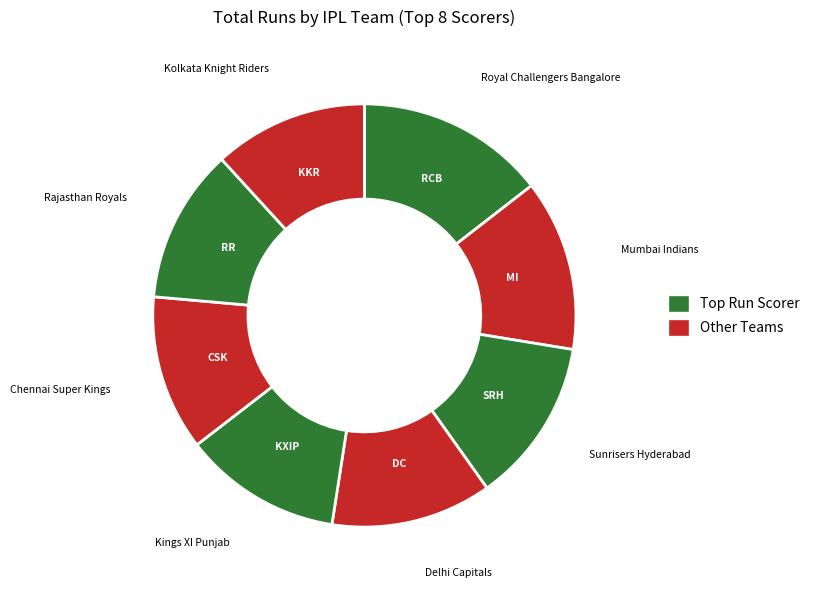

Which category has the smallest portion of the pie?

Kolkata Knight Riders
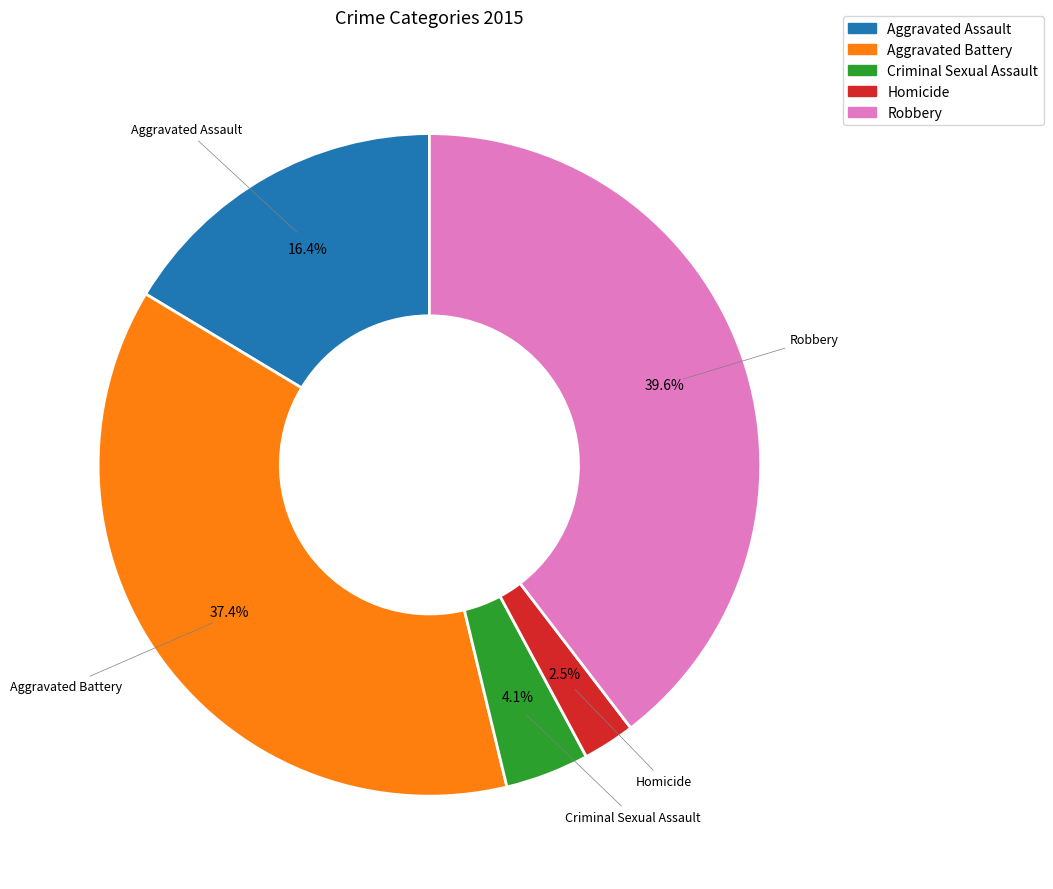

Rank the categories by value from lowest to highest.

Homicide, Criminal Sexual Assault, Aggravated Assault, Aggravated Battery, Robbery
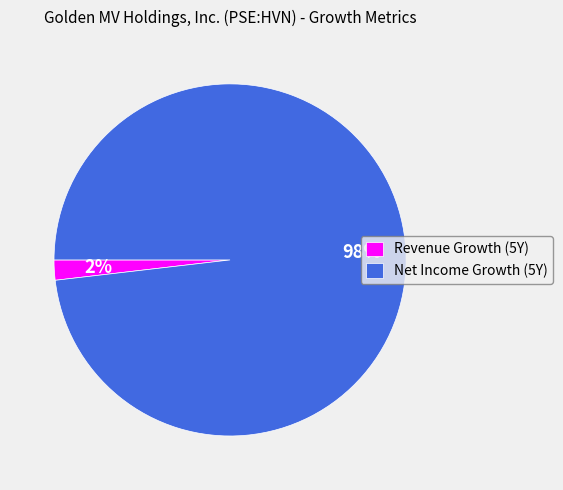

To the nearest percent, what is the average slice percentage?

50%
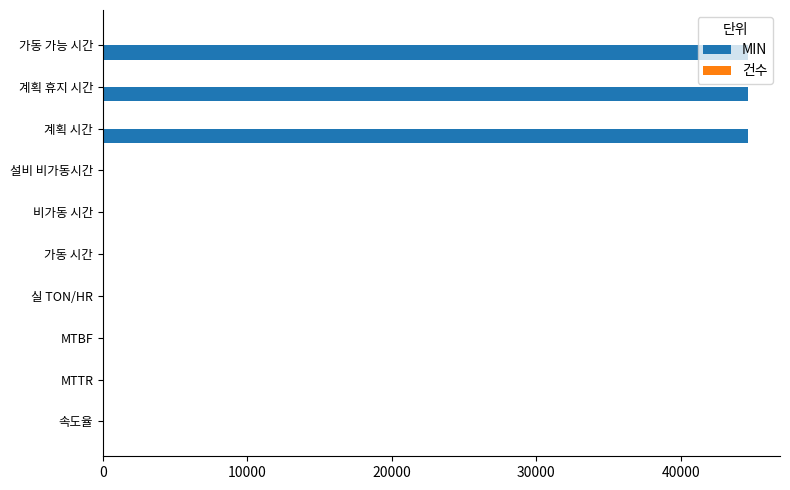

Is it true that MIN equals 12177 at 계획 시간?

False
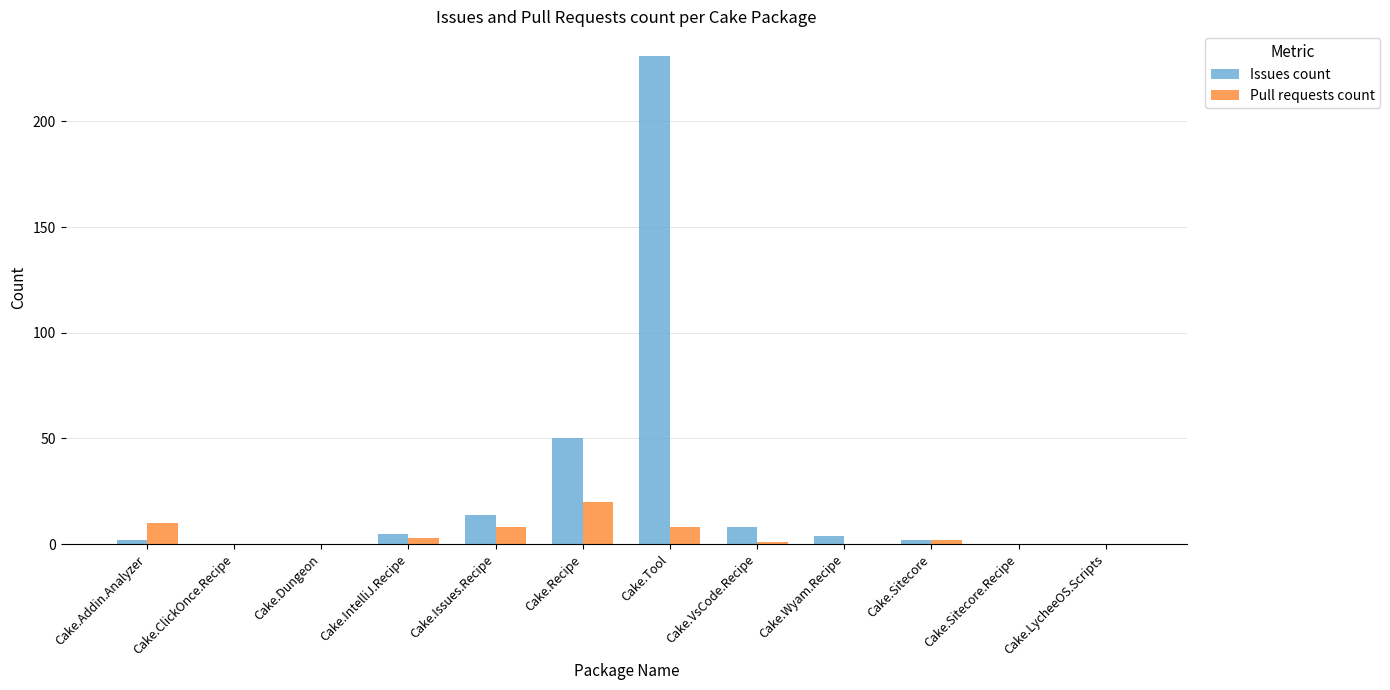

Which series has the widest spread of values?

Issues count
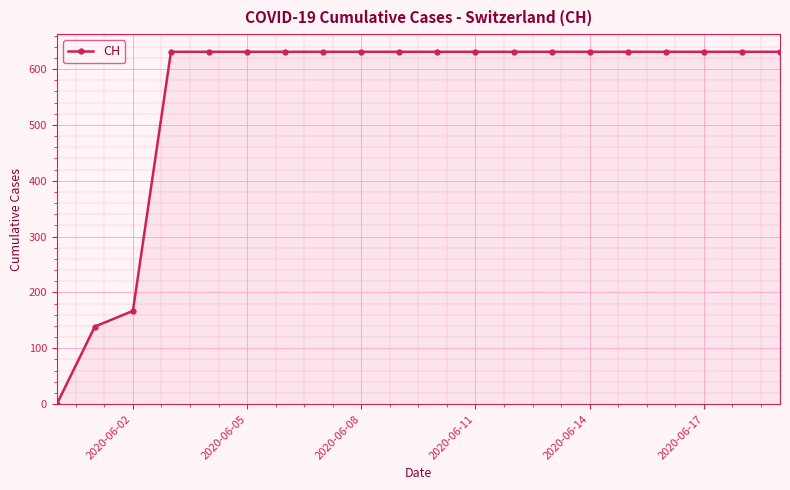

Reading left to right, list all the values displayed in this chart.

0	139	167	631	631	631	631	631	631	631	631	631	631	631	631	631	631	631	631	631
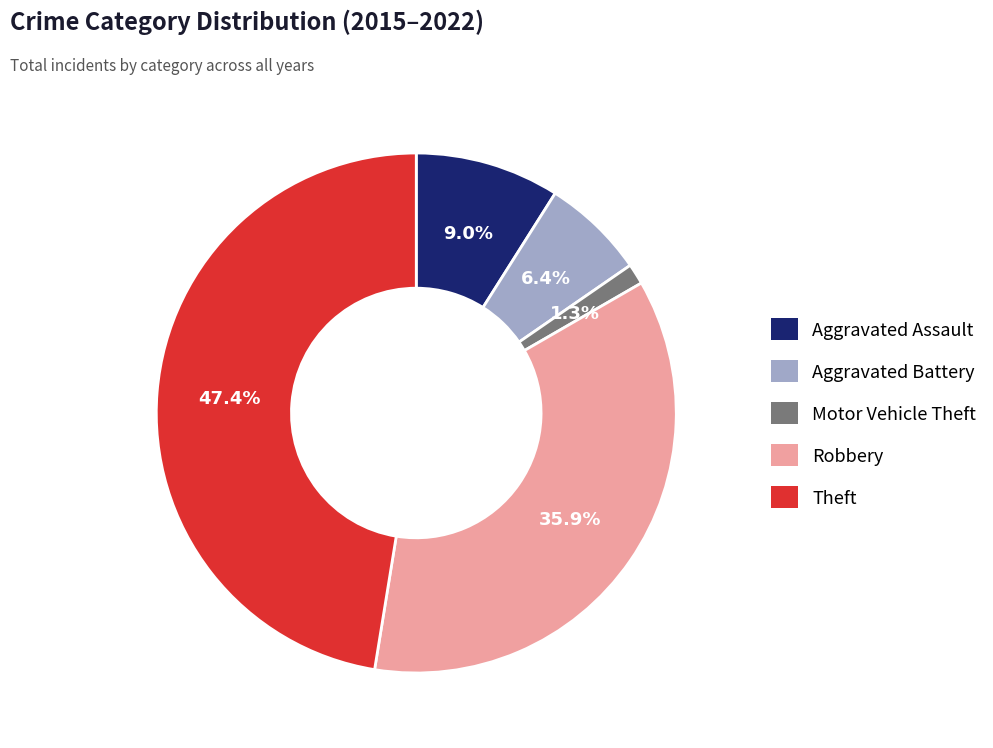

Which slice is the smallest?

Motor Vehicle Theft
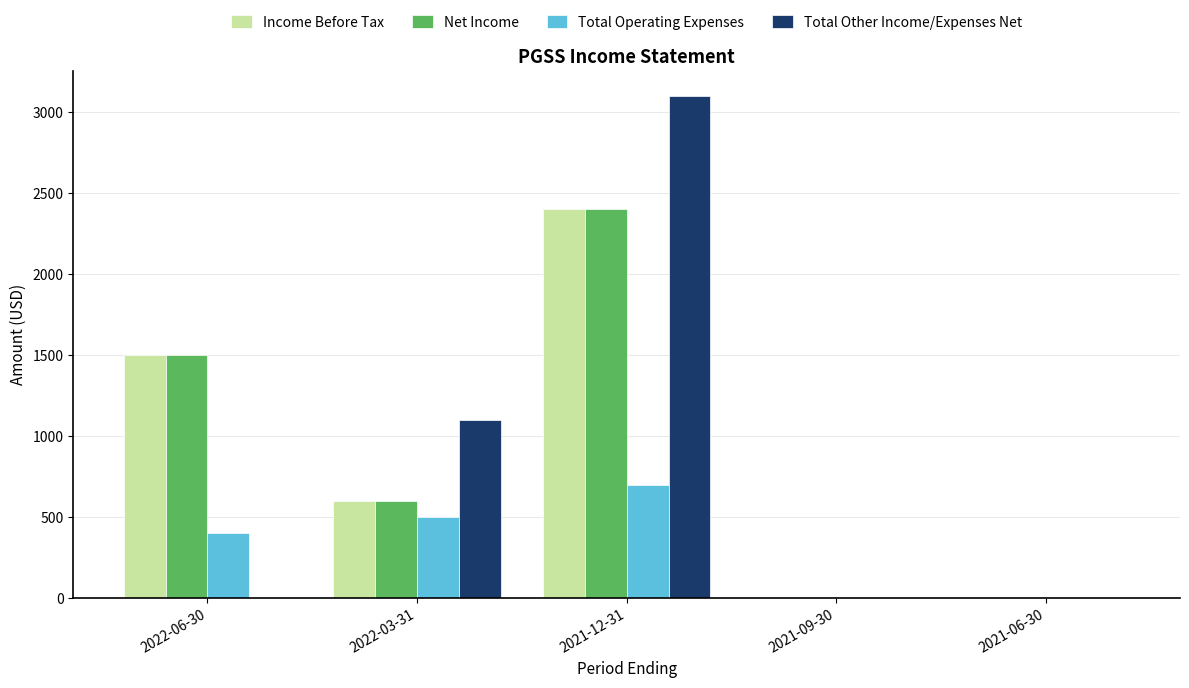

What is the sum of all Net Income values?

4500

================

» **Goal of the exercise**: Rewrite the data above, changing each "slice" to "wedge" and keeping everything else the same. Omit the pictures.

» **Answer section**:
Which category has the smallest portion of the pie?

Kolkata Knight Riders

Rank the categories by value from lowest to highest.

Homicide, Criminal Sexual Assault, Aggravated Assault, Aggravated Battery, Robbery

To the nearest percent, what is the average wedge percentage?

50%

Is it true that MIN equals 12177 at 계획 시간?

False

Which series has the widest spread of values?

Issues count

Reading left to right, list all the values displayed in this chart.

0	139	167	631	631	631	631	631	631	631	631	631	631	631	631	631	631	631	631	631

Which wedge is the smallest?

Motor Vehicle Theft

What is the sum of all Net Income values?

4500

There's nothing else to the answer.